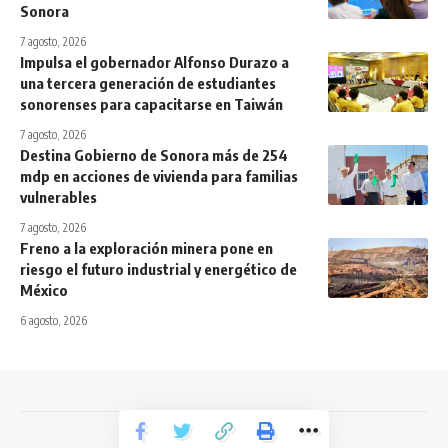
Sonora
7 agosto, 2026
Impulsa el gobernador Alfonso Durazo a
una tercera generación de estudiantes
sonorenses para capacitarse en Taiwán
7 agosto, 2026
Destina Gobierno de Sonora más de 254
mdp en acciones de vivienda para familias
vulnerables
7 agosto, 2026
Freno a la exploración minera pone en
riesgo el futuro industrial y energético de
México
6 agosto, 2026
Todos los derechos reservados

····················

= WHAT YOU NEED TO DO =
In your copy, repeat each record exactly and include no pictures.

= TASK SOLUTION =
Sonora
7 agosto, 2026
Impulsa el gobernador Alfonso Durazo a
una tercera generación de estudiantes
sonorenses para capacitarse en Taiwán
7 agosto, 2026
Destina Gobierno de Sonora más de 254
mdp en acciones de vivienda para familias
vulnerables
7 agosto, 2026
Freno a la exploración minera pone en
riesgo el futuro industrial y energético de
México
6 agosto, 2026
Todos los derechos reservados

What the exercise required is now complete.